Front-end code edit data:
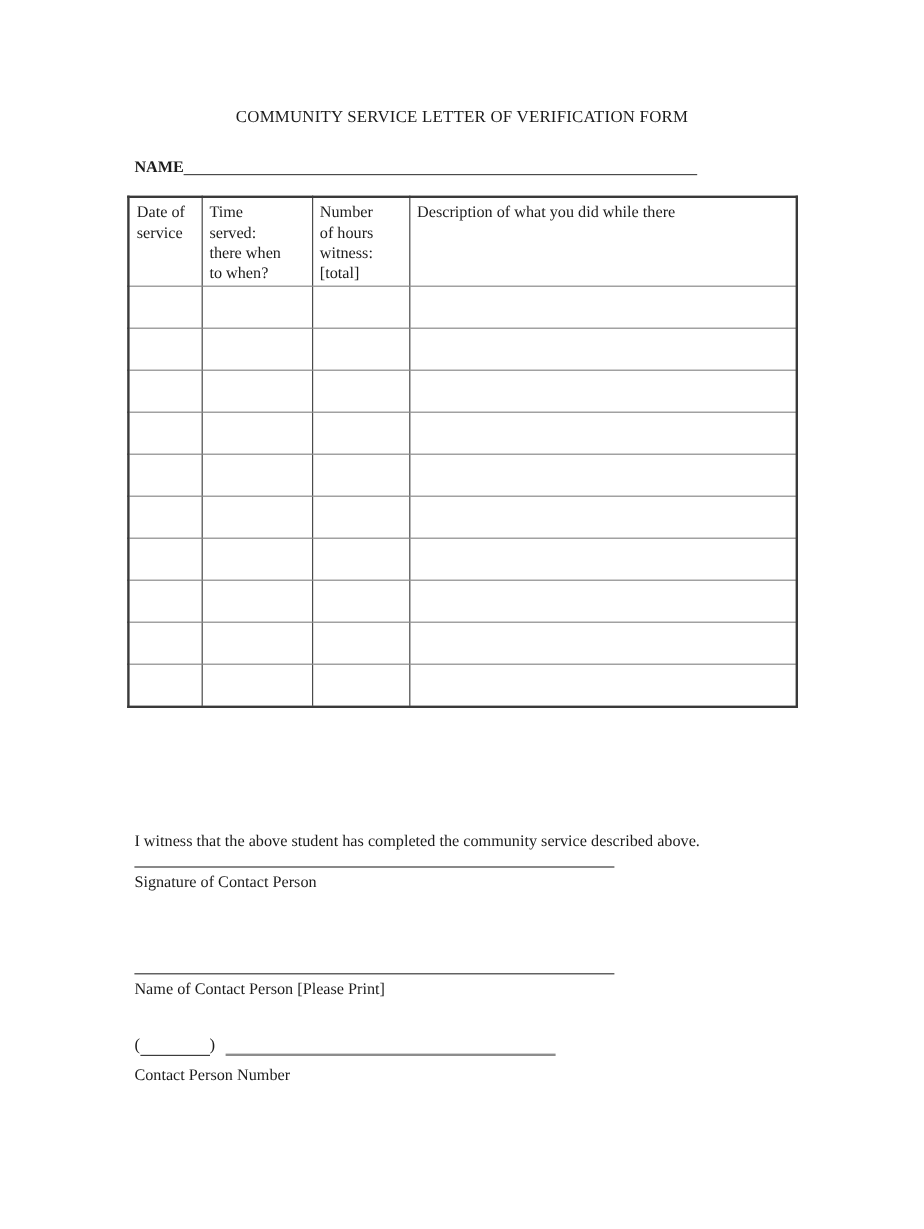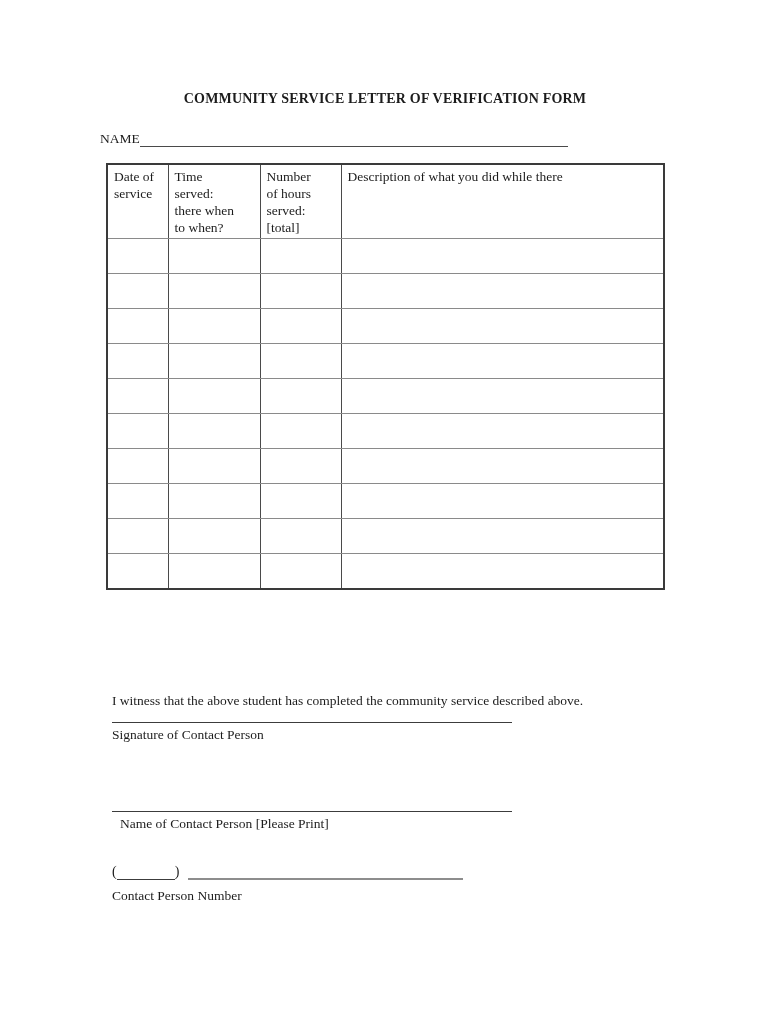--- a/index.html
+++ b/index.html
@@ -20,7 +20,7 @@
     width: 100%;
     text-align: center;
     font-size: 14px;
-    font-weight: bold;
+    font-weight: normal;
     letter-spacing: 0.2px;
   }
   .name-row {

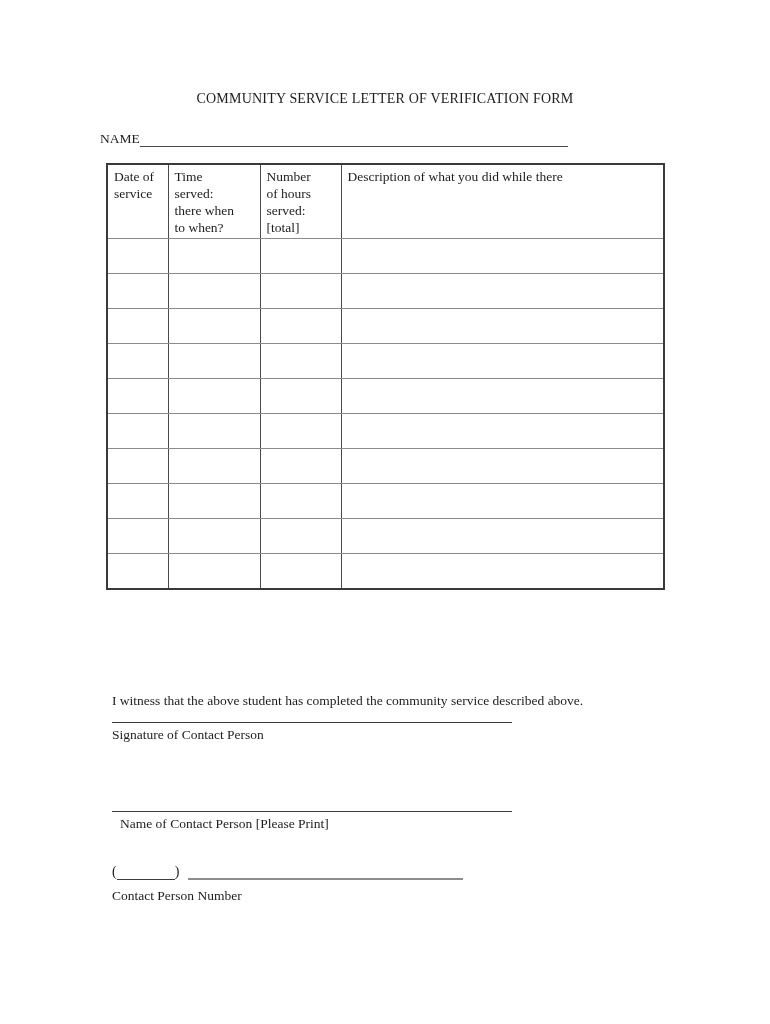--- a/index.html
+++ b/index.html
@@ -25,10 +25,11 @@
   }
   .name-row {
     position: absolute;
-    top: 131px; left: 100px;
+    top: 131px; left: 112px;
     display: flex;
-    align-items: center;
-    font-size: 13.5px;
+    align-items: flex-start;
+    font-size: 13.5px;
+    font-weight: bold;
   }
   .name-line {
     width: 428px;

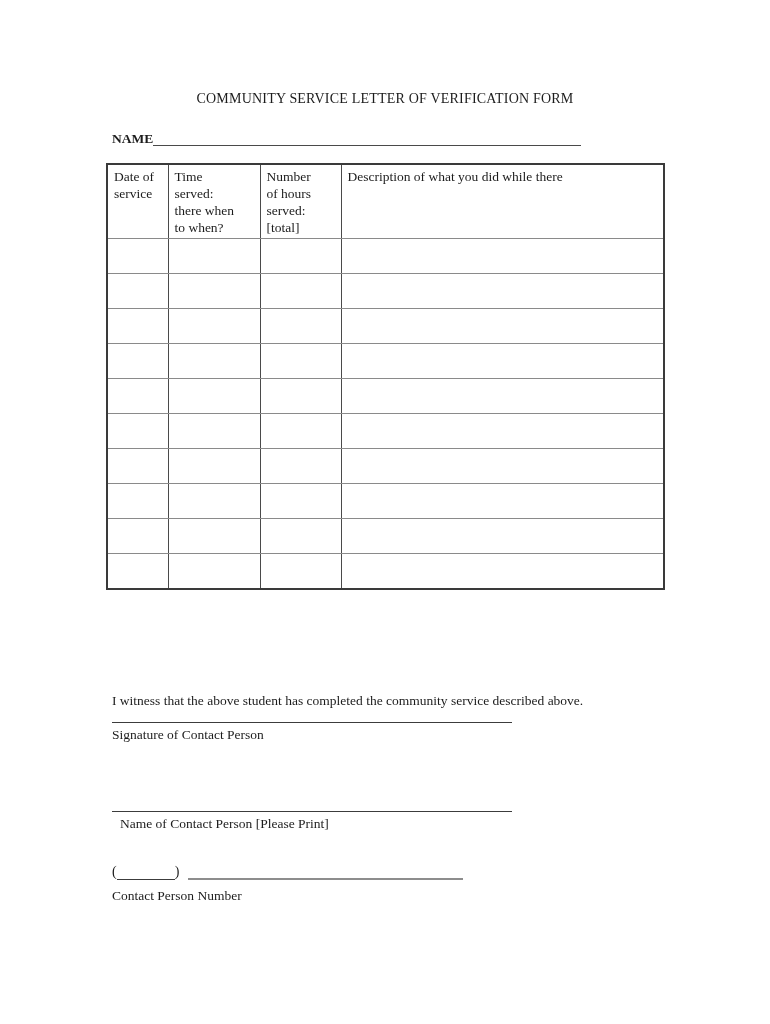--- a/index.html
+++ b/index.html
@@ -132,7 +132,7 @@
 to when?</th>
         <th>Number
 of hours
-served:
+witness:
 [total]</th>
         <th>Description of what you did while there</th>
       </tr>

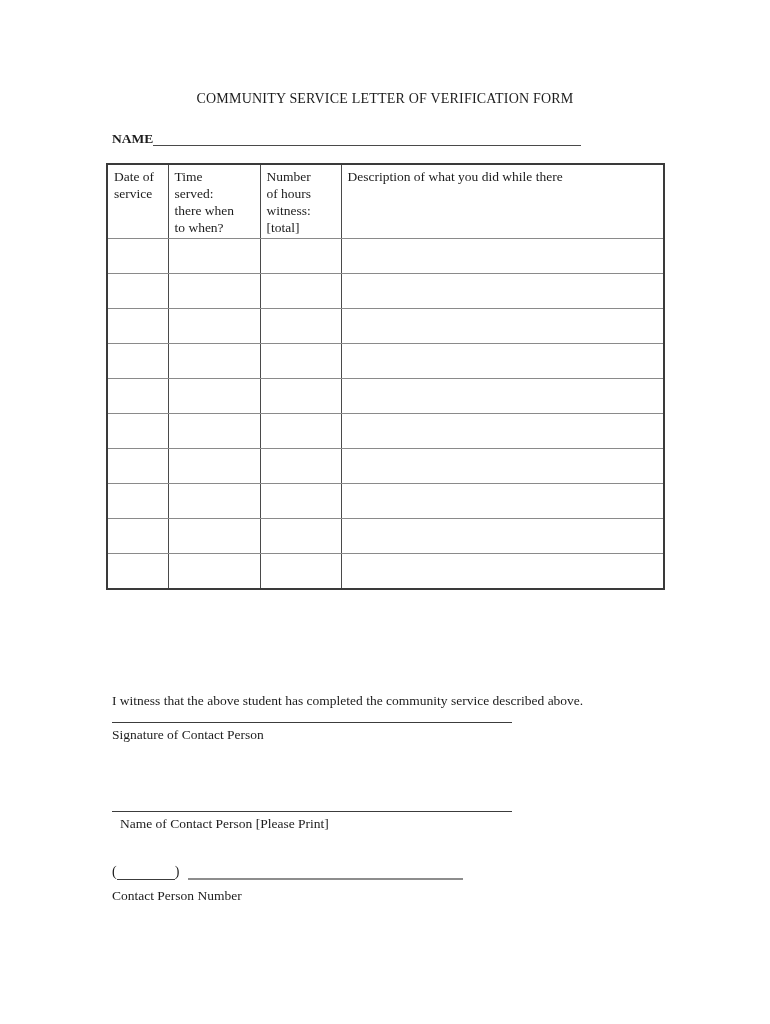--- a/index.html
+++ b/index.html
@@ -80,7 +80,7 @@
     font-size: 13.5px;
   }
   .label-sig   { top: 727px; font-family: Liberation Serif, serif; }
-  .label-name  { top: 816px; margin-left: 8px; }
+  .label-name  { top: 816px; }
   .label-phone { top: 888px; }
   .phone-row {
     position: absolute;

> **Work to be completed**: If a line above contains the string "label", count it, then give the total and nothing else.

> **Reply to the exercise**: 4